Because let's be real, the reason spring isn't here officially is because my summer body is on backorder!! Lord help me it's April and I'm still shopping on SHEIN and FashionNova for items with the elastic! As many reels that I have watched on IG and Facebook, I should be skinny by way of manefestation!! I've save all the workout videos and the meals... and taken some of the test to see "how many steps I have to take to lose weight." All the free trials!! Have I been sabatoged by a big rat?!! Cause it all seems like something a thing named Punxsutawney would do: the subtle (and not-so-subtle) messages that tell me my body isn't good enough. It's the diet culture that preys on my pockets and my insecurities. It's the constant pressure to be thin, to be perfect, to be something I'm not. It's so much easier to just eat a cookie, until it's not.
And as a Black woman? That pressure is amplified. We're already fighting against the stereotypes, the BBLs, the microaggressions, the constant battle to be seen and heard. Adding body image issues on top of that? It's exhausting.

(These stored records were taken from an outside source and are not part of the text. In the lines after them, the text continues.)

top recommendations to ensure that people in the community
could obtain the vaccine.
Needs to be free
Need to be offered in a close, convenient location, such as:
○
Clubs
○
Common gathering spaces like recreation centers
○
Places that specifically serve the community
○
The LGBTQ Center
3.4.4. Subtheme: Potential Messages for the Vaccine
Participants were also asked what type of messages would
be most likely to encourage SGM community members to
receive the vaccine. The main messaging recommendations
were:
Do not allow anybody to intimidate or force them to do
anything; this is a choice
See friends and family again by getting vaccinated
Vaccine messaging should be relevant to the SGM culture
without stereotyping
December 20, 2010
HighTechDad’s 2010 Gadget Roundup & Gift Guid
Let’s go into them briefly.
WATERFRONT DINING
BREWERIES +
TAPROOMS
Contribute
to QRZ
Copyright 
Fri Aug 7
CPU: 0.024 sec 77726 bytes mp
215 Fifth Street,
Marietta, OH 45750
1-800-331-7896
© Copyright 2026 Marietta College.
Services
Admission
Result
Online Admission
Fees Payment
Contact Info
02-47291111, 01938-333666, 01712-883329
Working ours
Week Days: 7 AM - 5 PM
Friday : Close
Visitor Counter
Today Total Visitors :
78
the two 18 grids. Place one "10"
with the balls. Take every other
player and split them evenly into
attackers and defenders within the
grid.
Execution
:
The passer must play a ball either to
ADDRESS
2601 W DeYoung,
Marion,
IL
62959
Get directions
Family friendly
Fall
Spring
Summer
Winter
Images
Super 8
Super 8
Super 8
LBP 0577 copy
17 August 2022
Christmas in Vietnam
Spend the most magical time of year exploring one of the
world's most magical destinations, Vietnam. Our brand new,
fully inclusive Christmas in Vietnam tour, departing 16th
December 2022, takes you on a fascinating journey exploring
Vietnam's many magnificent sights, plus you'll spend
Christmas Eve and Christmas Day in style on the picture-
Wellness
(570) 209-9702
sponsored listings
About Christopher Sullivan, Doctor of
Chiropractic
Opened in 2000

So, yeah, I'm blaming the groundhog. But I'm also blaming the mofo who is supposed to get me out of bed, fix me healthy meals, and workout: ME! I'm tired of hiding and tucking my stomach into my pants. (Cause nothings worse than when it slips off the belly and hides under the belly flap)
So for April, I'm reclaiming my body. I'm reclaiming my time. I'm reclaiming my damn sanity. And if that means telling Punxsutawney Phil to shove his shadow where the sun don't shine? Then so be it. I'll let you know when summer is on the way. I'm making my own spring. I'm blooming on my own terms. And I’m going to look damn good doing it.